There are simply too many medals in swimming and cycling, for example, and they seem to go on forever.

It would seem that every jump in the Olympic pool and swimming stroke, begets a medal. And every bicycle that enters the Olympics premises gets a medal for its rider.

These swimming and cycling medals allow countries like the USA, China and Great Britain to pad their medal harvests at the expense of the rest and always be in the top 10. It is a very subtle and legal way of rigging the games.

That said, East African athletes ran too much throughout the year, and they arrived at the Olympics too exhausted, and no match for the more rested top athletes from other countries.

African athletes make most of their money on the tracks and roads running long distance races.

Someone like Jamaica’s Usain Bolt, or Britain’s heptathlon hero Jessica Ennis make the bulk of theirs from endorsements (advertising products).

Ezekiel Kemboi won a wonderful 3000 steeplechase gold – but Nike is most definitely not going to use him to sell their running shoes in the US.

So no matter how good an Africa athlete is, if he or she doesn’t run at all sorts of races all year round, he or she won’t eat.

The other thing is that our countries put too much stock on our athletes to bring glory to them.

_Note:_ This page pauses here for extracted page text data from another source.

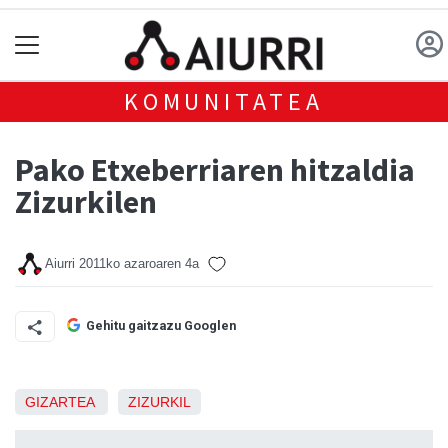
KOMUNITATEA
Pako Etxeberriaren hitzaldia
Zizurkilen
Aiurri
2011ko azaroaren 4a
Gehitu gaitzazu Googlen
GIZARTEA
ZIZURKIL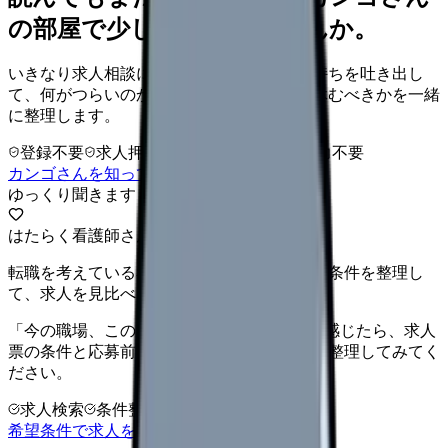
の部屋で少し話してみませんか。
いきなり求人相談には進みません。今の気持ちを吐き出し
て、何がつらいのか、辞めるべきか、少し休むべきかを一緒
に整理します。
登録不要
求人押し売りなし
病院名は入力不要
カンゴさんを知ってから相談する
ゆっくり聞きます
はたらく看護師さん 求人
転職を考えている看護師さんへ。まずは希望条件を整理し
て、求人を見比べられます。
「今の職場、このままでいいのかな...」そう感じたら、求人
票の条件と応募前に確認したい不安を分けて整理してみてく
ださい。
求人検索
条件整理
相談だけOK
希望条件で求人を探す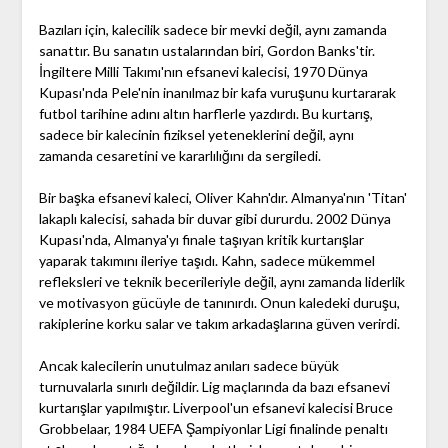
Bazıları için, kalecilik sadece bir mevki değil, aynı zamanda
sanattır. Bu sanatın ustalarından biri, Gordon Banks'tir.
İngiltere Milli Takımı'nın efsanevi kalecisi, 1970 Dünya
Kupası'nda Pele'nin inanılmaz bir kafa vuruşunu kurtararak
futbol tarihine adını altın harflerle yazdırdı. Bu kurtarış,
sadece bir kalecinin fiziksel yeteneklerini değil, aynı
zamanda cesaretini ve kararlılığını da sergiledi.
Bir başka efsanevi kaleci, Oliver Kahn'dır. Almanya'nın 'Titan'
lakaplı kalecisi, sahada bir duvar gibi dururdu. 2002 Dünya
Kupası'nda, Almanya'yı finale taşıyan kritik kurtarışlar
yaparak takımını ileriye taşıdı. Kahn, sadece mükemmel
refleksleri ve teknik becerileriyle değil, aynı zamanda liderlik
ve motivasyon gücüyle de tanınırdı. Onun kaledeki duruşu,
rakiplerine korku salar ve takım arkadaşlarına güven verirdi.
Ancak kalecilerin unutulmaz anıları sadece büyük
turnuvalarla sınırlı değildir. Lig maçlarında da bazı efsanevi
kurtarışlar yapılmıştır. Liverpool'un efsanevi kalecisi Bruce
Grobbelaar, 1984 UEFA Şampiyonlar Ligi finalinde penaltı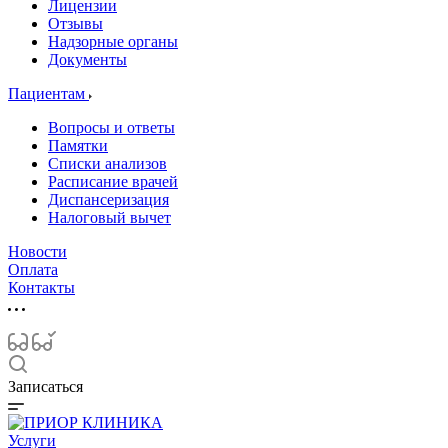
Лицензии
Отзывы
Надзорные органы
Документы
Пациентам
Вопросы и ответы
Памятки
Списки анализов
Расписание врачей
Диспансеризация
Налоговый вычет
Новости
Оплата
Контакты
Записаться
Услуги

In a regular year, most of our countries are in the news for the wrong reasons – billions of shillings stolen; rigged elections; road accidents killing thousands; political violence; diseases that rampage because health services have collapsed, and so on.

MPs pay themselves the highest salaries of any Parliament in the world and don’t want to pay tax; ministers and civil servants loot most of the money in the budget; and the rest of us who have money stash it abroad.

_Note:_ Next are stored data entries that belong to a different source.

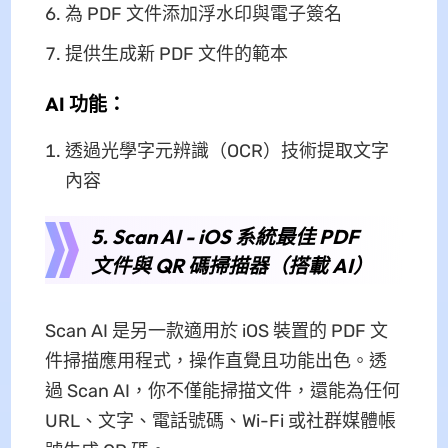
為 PDF 文件添加浮水印與電子簽名
提供生成新 PDF 文件的範本
AI 功能：
透過光學字元辨識（OCR）技術提取文字
內容
5. Scan AI - iOS 系統最佳 PDF
文件與 QR 碼掃描器（搭載 AI）
Scan AI 是另一款適用於 iOS 裝置的 PDF 文
件掃描應用程式，操作直覺且功能出色。透
過 Scan AI，你不僅能掃描文件，還能為任何
URL、文字、電話號碼、Wi-Fi 或社群媒體帳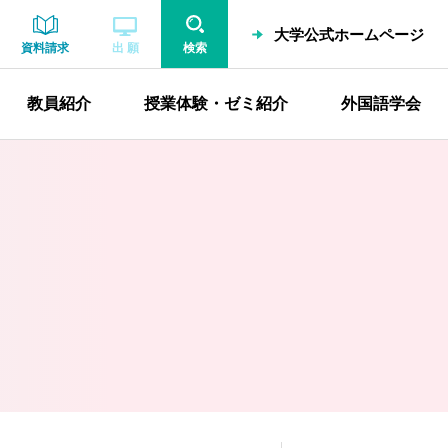
大学公式ホームページ
資料請求
出 願
検索
教員紹介
授業体験・ゼミ紹介
外国語学会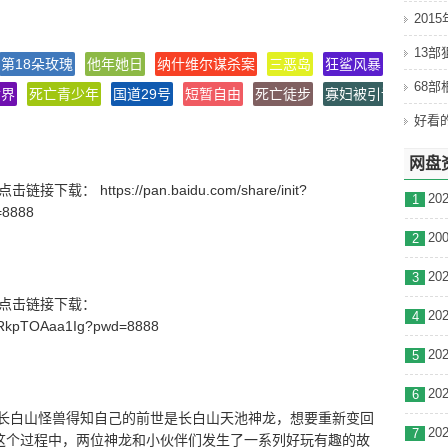
201
13
第18朵玫瑰
他年她日
纳什维尔谋杀案
三恶岛
狂鲨风暴
为了亚
68
世界
死亡青少年
国道29号
短暂自由
死亡徒步
寡妇被引诱
登台
杨大为/宋兴男/小米/蒋佳含/冯程诚/赵宇佳/王洪兵/赵婧伊
网盘
载： https://pan.baidu.com/share/init?
1
=8888
雪兆丰年 / Snow Indicates Harvest
2
3
号】点击链接下载：
4
_wRkpTOAaa1Ig?pwd=8888
5
6
长白山怪兽得知自己的前世是长白山天池神龙，想要重新变回
7
在这个过程中，两位神龙和小伙伴们发生了一系列好玩有趣的故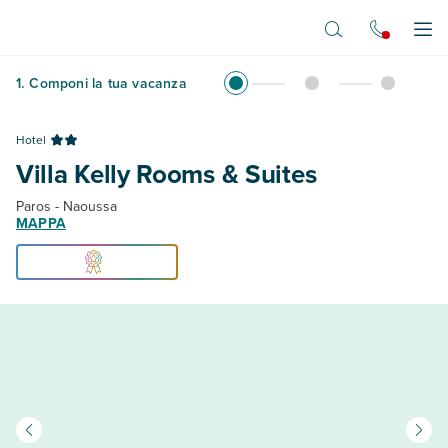
Vai al contenuto principale
Apr
1
.
Componi la tua vacanza
Hotel
Villa Kelly Rooms & Suites
Paros - Naoussa
MAPPA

In early July, we learnt from a report by the Swiss National Bank (SNB), the central bank of Switzerland, that the citizens of the East Africa Community had more money stashed away in secret Swiss banks than those from any other region in Africa – at $1.3 billion (Sh104 billion).

Kenya topped the list with $857 million, followed by Tanzania ($178 million), Uganda ($159 million), Rwanda ($29.7 million), and Burundi ($16.7 million).

Yet we expect our athletes to go and run for us without being paid, and our footballers to leave their European clubs that pay their wages, buy their own tickets, and come and play for their nations for free – without even demanding a refund of their tickets.

East African countries haven’t done enough for their sportsmen and women to deserve Olympic glory.

Finally, it seems, the athletes are wisening up – and looking after their wallets and stomachs first.